**Given passage:**

+ + + + + + +

I’ve lived in a number of cities over my life, but my memories of Boston seem to feel stronger, maybe because of my time in Fallout 4. The layers feel like they stack on themselves, so when I reach back and picture digging through my cousin Billy’s fridge in Quincy, I can almost picture the raiders at the same time. Or when my wife and I spent an afternoon on Deer Island, fighting off an invasion of super-mutants. For all my love of St. Louis, this level of memory doesn’t exist in the same way, because I never spent time there virtually as well as physically.

When we first moved out to Boston, we met my aunt and uncle (who have lived there most of their lives) for a drink at the Shamrock Tavern on the South End. After a few rounds of Gwinnett Stouts, they were loose enough to let us in on a vital secret they knew about my new workplace.

“They’re making fake people,” my aunt hoarsely whispered. “Synths, who can replace you at a moment’s notice.”

Suddenly, my entire life whirled around me. My new job, the one I had worked my whole life to get was based on a false reality. I had to learn more, and the more I dug, the more I wished I hadn’t found out anything at all. After all, how was I, a lowly book editor with a decent intelligence and charisma level but low endurance and even less perception going to survive in the hellish Bostonian wasteland.

+ + + + + + +

**Extracted information:**
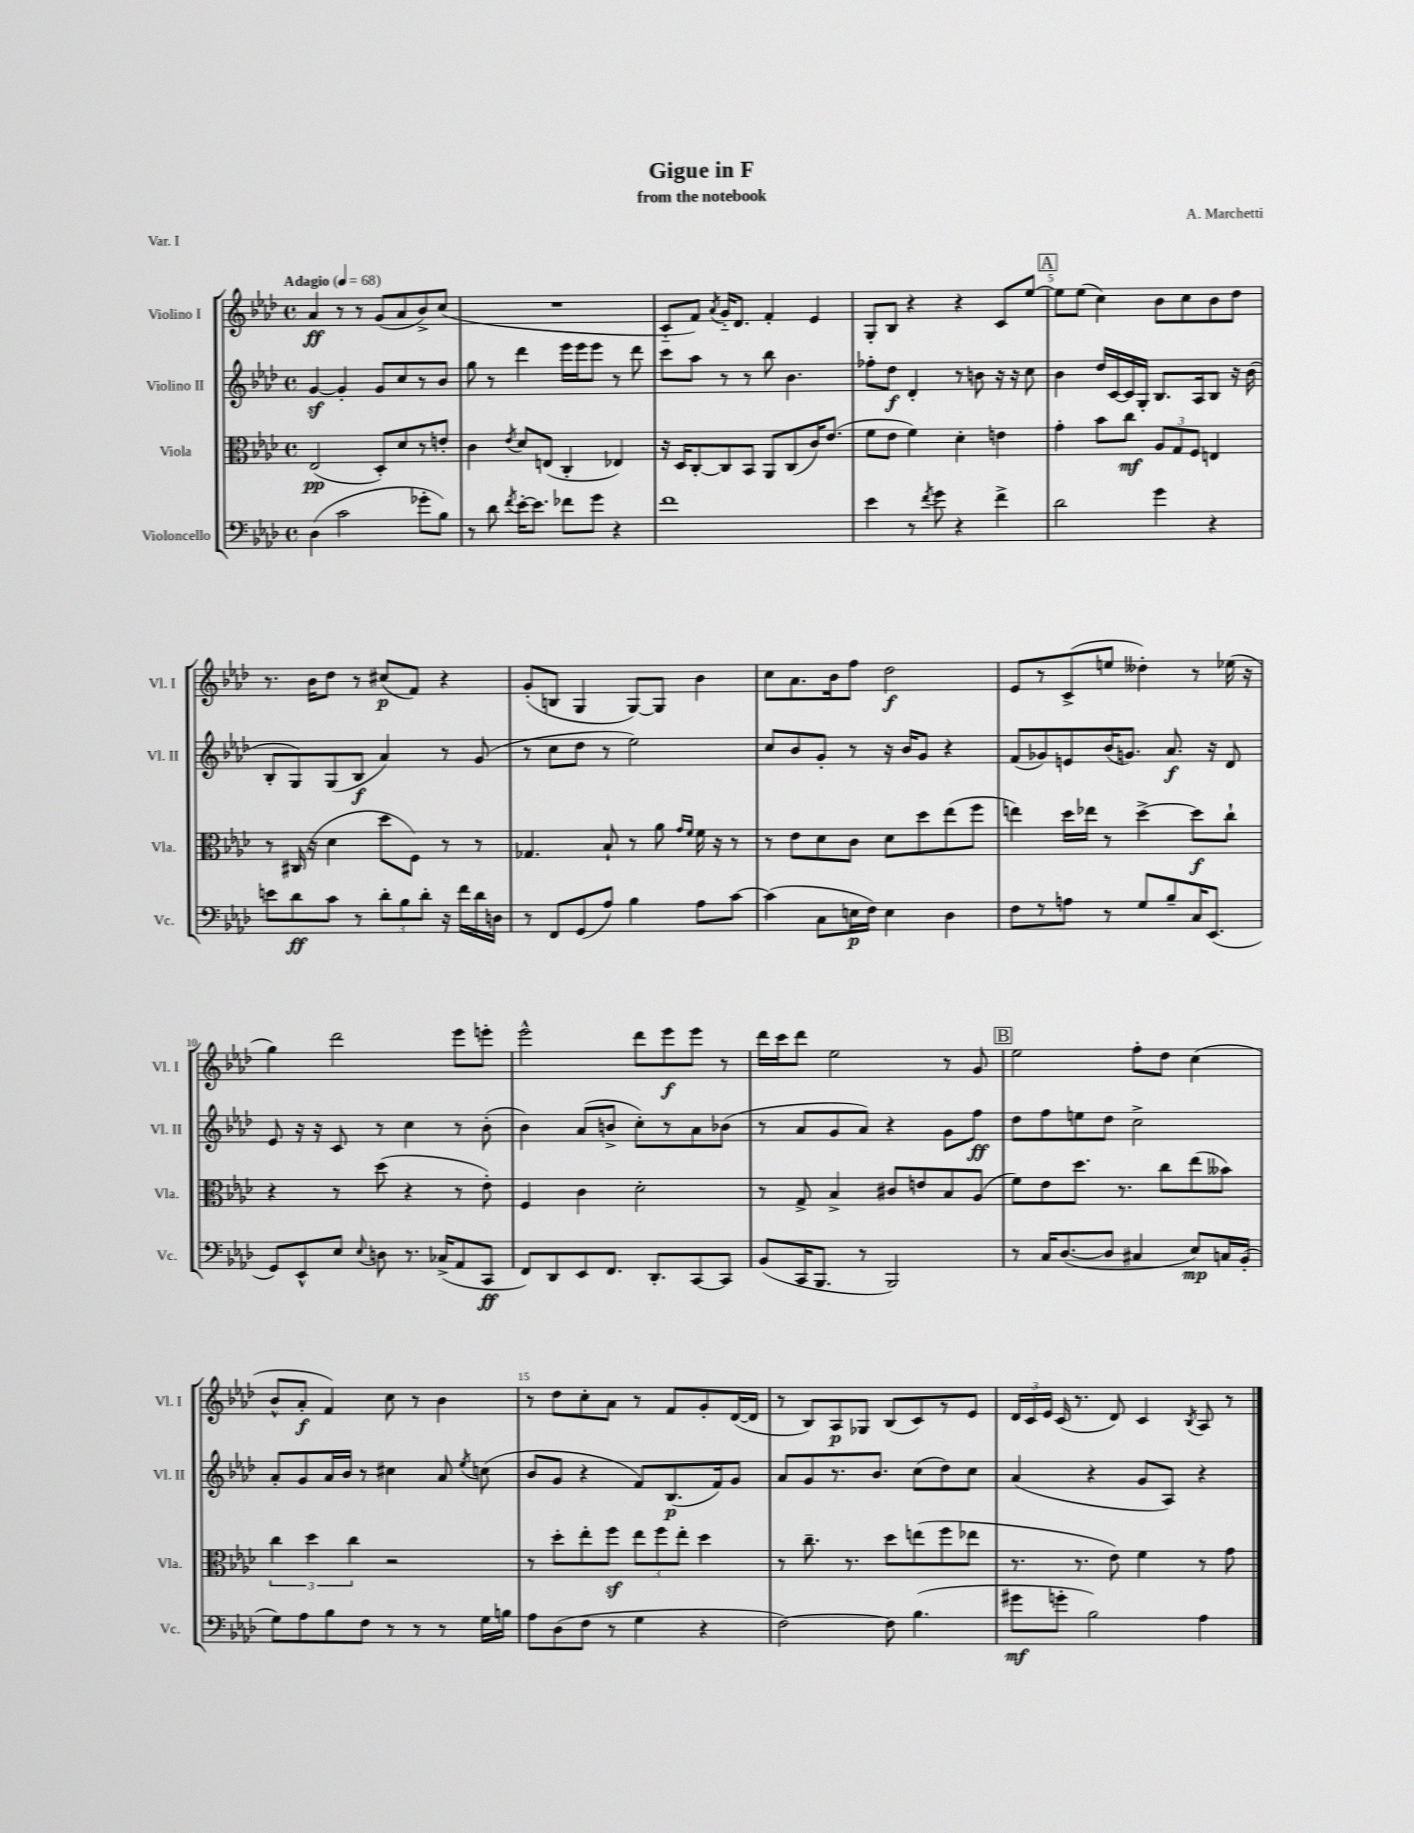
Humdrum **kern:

**kern	**kern	**kern	**kern
*staff4	*staff3	*staff2	*staff1
*clefF4	*clefC3	*clefG2	*clefG2
*k[b-e-a-d-]	*k[b-e-a-d-]	*k[b-e-a-d-]	*k[b-e-a-d-]
*M4/4	*M4/4	*M4/4	*M4/4
*met(c)	*met(c)	*met(c)	*met(c)
*MM68	*MM68	*MM68	*MM68
(4D-\	(2E-/	[4g/	4a-/
2c\	.	4g'/]	8r
.	.	.	8r
.	8D-'/L)	8g/L	(8g/L
.	8d-/	8cc/	8a-/
8g-'\L	8r	8r	8b-^/)
8B-\J)	8e'/J	8b-/J	(8cc/J
=	=	=	=
8r	4c\	8gg\	1r
8d-\	.	8r	.
8qf/	8qe-/	.	.
[16e-'\LK	8d-/L	4ddd-\	.
8.e-\]J	.	.	.
.	(8E/J	.	.
8f-\L	4C'/	16eee-\LL	.
.	.	16eee-\J	.
8g\J	.	8eee-\J	.
4r	4E-/)	8r	.
.	.	8ddd-\	.
=	=	=	=
1f	16r	8ccc\L	8c'~/L
.	16D-/LK	.	.
.	[8C'/	8aa-\J	8f/J)
.	.	.	8qa-/
.	8C/]	8r	16g'~/LK
.	.	.	8.d-/J
.	8BB-/J	8r	.
.	8AA-/L	8bb-\	4f'/
.	(8C/	4.b-\	.
.	16c/K)	.	4e-/
.	(8.e-/J	.	.
=	=	=	=
4e-\	8f\L	8ff-'\L	8G'/L
.	8e-\J	8dd-\J	8B-/J
8r	4f\)	4d-'/	4r
8qf/	.	.	.
8g\	.	.	.
4r	4d-'\	8r	4r
.	.	8b\	.
4f^\	4e\	16r	8c/L
.	.	16r	.
.	.	8cc\	[8ee-/J
=	=	=	=
2d-\	4g'\	4b-\	8ee-\]L
.	.	.	(8ee-\J
.	8b-\L	16dd-/LL	4cc\)
.	.	[16c/	.
.	8cc\J	16c/]	.
.	.	16G'/JJ	.
4g\	12A-/L	8.B-/L	8b-\L
.	12G/	.	.
.	.	.	8cc\
.	12F/J	.	.
.	.	16A-/k	.
4r	4E/	8B-/J	8b-\
.	.	16r	8dd-\J
.	.	(16b-\	.
=	=	=	=
8e\L	8r	8B-'/L	8.r
8d-\	(16C#/	8G/)	.
.	16r	.	16b-\LK
8c\J	4d-\	(8G/	8dd-\J
8r	.	8B-/J	8r
12d-'\L	8dd-\L	4a-/)	(8cc#/L
12B-\	.	.	.
.	8F\J)	.	8f/J)
12d-'\J	.	.	.
16r	8r	8r	4r
16f\LL	.	.	.
16d-\	8r	(8g/	.
16D\JJ	.	.	.
=	=	=	=
8r	4.G-/	8r	(8g'/L
8FF/L	.	8cc\L	8B/J
(8GG/	.	8dd-\J	4G/
8A-/J)	8B-`/	8r	.
4B-\	8r	2ee-\)	[8G/L)
.	8a-\	.	8G/]J
.	16qqg/LL	.	.
.	16qqf/JJ	.	.
8A-\L	16f\	.	4b-\
.	16r	.	.
[8c\J	8r	.	.
=	=	=	=
(4c\]	8r	8cc/L	8cc\L
.	8e-\L	8b-/	8.a-\
8C\L	8d-\	8g'/J	.
.	.	.	16b-\k
16E\L	8c\J	8r	8ff\J
16F\JJ)	.	.	.
4E\	8d-\L	16r	2dd-\
.	.	16b-/LK	.
.	8dd-\	8g/J	.
4D-\	(8ee-\	4r	.
.	8ff\J	.	.
=	=	=	=
8F\L	4ee\)	(8f/L	8e-/L
8r	.	8g-/)	8r
8A\J	16dd-\LL	8e/	(8c^/
.	16ee-\JJ	.	.
8r	8r	(16b-/K	8ee/J
.	.	8.g/J)	.
8G/L	[4dd-^\	.	4dd--'\)
8B-~/	.	8.a-/	.
16C/K	8dd-\]L	.	8r
(8.EE-/J	.	16r	.
.	8cc`\J	8d-/	(16ee-\
.	.	.	16r
=	=	=	=
8GG/L)	4r	8e-/	4gg\)
8EE-^^/	.	16r	.
.	.	16r	.
8E-/J	8r	8c/	2ddd-\
8qqE-/	.	.	.
8D\	(8dd-\	8r	.
8.r	4r	4cc\	.
(16C-^/LK	.	.	.
8AA-/	8r	8r	8eee-\L
8CC/J	8e-'\)	(8b-'\	8eee'\J
=	=	=	=
8FF/L)	4F/	4b-\)	2eee-^^\
8DD-/	.	.	.
8EE-/	4c\	(8a-/L	.
8.FF/J	.	8b^/J	.
.	2d-'\	8cc'\L)	8ddd-\L
8.DD-'/L	.	.	.
.	.	8r	8eee-\
[8CC/	.	8a-\	8eee-\J
8CC/]J	.	(8b-\J	8r
=	=	=	=
(8BB-/L	8r	8r	16ddd-\LL
.	.	.	16ccc\J
16CC/K	8G^/	8a-/L	8ddd-\J
8.BBB-/J	.	.	.
.	4B-^/	8g/	2ee-\
8r	.	8a-/J)	.
2BBB-/)	8c#/L	4r	.
.	8e/	.	.
.	8B-/	8g\L	8r
.	(8A-/J	8ff\J	8g/
=	=	=	=
8r	8f\L)	8dd-\L	2ee-\
16C/LK	8e-\	8ff\	.
([8.D-/	.	.	.
.	8.dd-\J	8ee\	.
8D-/]J	.	8dd-\J	.
.	8.r	.	.
4C#/	.	2cc^\	8ff'\L
.	8cc\L	.	8dd-\J
8E-/L)	(8ee-\	.	(4cc\
16C/L	8b--\J)	.	.
(16BB-'/JJ	.	.	.
=	=	=	=
8G\L)	6cc\	8a-'/L	8b-^^/L
8A-\	.	8g/	8a-'/J
.	6dd-\	.	.
8B-\	.	16a-/L	4f/)
.	.	16b-/JJ	.
.	6cc\	.	.
8F\J	.	8r	.
8r	2r	4cc#\	8cc\
8r	.	.	8r
8r	.	8a-/	4b-\
.	.	8qee-/	.
16G\LL	.	(8cc\	.
16B\JJ	.	.	.
=	=	=	=
8A-\L	8r	8b-/L	8r
(8D-\	8dd-'\L	8g/J	8dd-\L
8F\J	8ee-'\	4r	8cc'\
8r	8ff\J	.	8a-\J
4G\	12ee-\L	8f/L)	8r
.	12ff\	.	.
.	.	(8.B-/	8f/L
.	12ee-'\J	.	.
4r	4dd-\	.	8g'/
.	.	16f/k)	.
.	.	8g/J	([16d-/L
.	.	.	16d-/]JJ
=	=	=	=
[2F\)	8r	8a-/L	8r
.	8.cc~\	8g/	8B-/L)
.	.	8.r	8A-/
.	8.r	.	.
.	.	.	8G-/J
.	.	8.b-/J	.
8F\]	8dd-\L	.	(8B-/L
(4.B-\	(8ee\	(8cc\L	8c/)
.	8ff\	8dd-\)	8r
.	8ee-\J	8cc\J	8e-/J
=	=	=	=
8g#\L	8.r	(4a-/	24d-/LL
.	.	.	24c/
.	.	.	24e-/JJ
8g'\J	.	.	(16c/
.	8.r	.	8.r
2B-\)	.	4r	.
.	8e-\)	.	8d-/)
.	4f\	8g/L	4c/
.	.	8A-/J)	.
.	.	.	8qB-/
4A-\	8r	4r	8A-/
.	8g\	.	8r
==	==	==	==
*-	*-	*-	*-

+ + + + + + +

**Work to complete:**
- A) Answer these questions from the passage about Boston:
(i) Where did the writer meet the aunt and uncle for a drink?
(ii) What were they drinking?
(iii) What job does the writer hold?
- B) Please decide whether each statement agrees with the passage about Boston, answering yes or no and quoting the words that settle it.
(i) The aunt and uncle had only recently moved to Boston.
(ii) The writer spent an afternoon on Deer Island with a spouse.
(iii) The writer claims a high perception level.

**Solutions to the exercise:**
- A)
(i) At the Shamrock Tavern on the South End.
(ii) Gwinnett Stouts.
(iii) Book editor.

- B)
(i) No: "who have lived there most of their lives"
(ii) Yes: "my wife and I spent an afternoon on Deer Island"
(iii) No: "low endurance and even less perception"